- **PASSAGE PROVIDED**:
★ ★ ★

Planet Pit is the sixth studio album by American rapper Pitbull. It was released on June 17, 2011, through Polo Grounds Music, Mr. 305 Entertainment, Sony Music, and J Records. The production on the album was handled by a variety of pop and hip hop producers including David Guetta, RedOne, Dr. Luke, Jim Jonsin, Benny Blanco, Soulshock, Afrojack, DJ Snake and Polow da Don. The album also features guest appearances by Vein, Ne-Yo, Afrojack, Nayer, Marc Anthony, T-Pain, Enrique Iglesias, Sean Paul, Chris Brown, Kelly Rowland, Jamie Drastik, DJ Frank E, Redfoo, David Rush, Jamie Foxx, David Guetta, Akon, Ludacris, Nicola Fasano, Nelly and Machel Montano. Musically, the album was created with the goal that every song on the album could serve as one single. The album is influenced by Pitbull's childhood years listening to merengue, freestyle, cha-cha-cha, Miami bass, hip hop and dancehall.

Planet Pit was supported by four singles: "Hey Baby (Drop It to the Floor)", "Rain Over Me", "International Love" and the US number one hit "Give Me Everything". The album received generally positive reviews from music critics and was a commercial success. The album debuted at number seven on the US Billboard 200, with first-week sales of 55,000 copies in the United States. This was Pitbull's final album for the J Records label, since the label would be discontinued during the summer of 2011.

★ ★ ★

- **DATASET SECTION**:
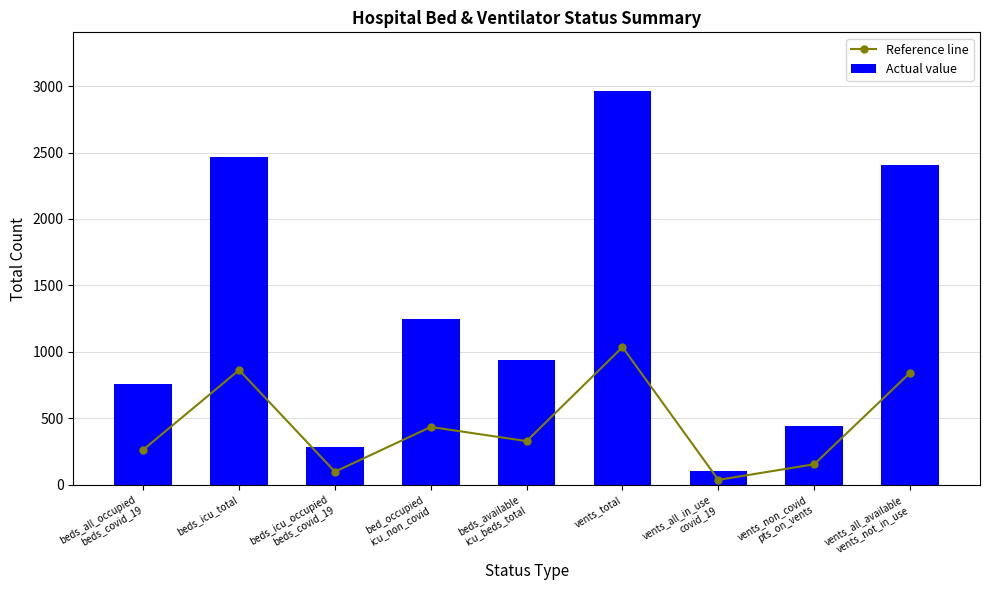

Read the Actual value value at beds_available
icu_beds_total.

941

★ ★ ★

- **TASKS TO CARRY OUT**:
(a) According to the passage about the album Planet Pit, how many copies did it sell in the United States in its first week?
(b) Carry on the passage about the album Planet Pit from its last sentence.

- **ANSWERS BELOW**:
(a) 55,000 copies.

(b)
Singles 
Planet Pit spawned four singles from the album's songs. The first single, "Hey Baby (Drop It to the Floor)" featuring T-Pain, was released on September 14, 2010. The song peaked at number seven on the US Billboard Hot 100, and number ten in Canada and Australia. The song was also used in the So Kodak advertising campaign by American technology company Kodak. The second single, "Give Me Everything" featuring Ne-Yo, Afrojack and Nayer, was released on March 17, 2011. The single peaked at number one on the US Billboard Hot 100, becoming Pitbull's first US number one single. Thea single also peaked at number on the charts in the UK and Canada, at number two in Germany, France, Spain and Australia, and number four in Italy. The third single, "Rain Over Me" featuring Marc Anthony, was released on June 8, 2011. The song peaked at number 30 on the US Billboard Hot 100, number one in Spain, number two in France, number seven in Germany and Canada, and number nine in Australia. The final single, "International Love" featuring Chris Brown, was released on November 1, 2011. The song peaked at number 13 on the US Billboard Hot 100, number three in Spain, number six in France, and number ten in the UK and Canada.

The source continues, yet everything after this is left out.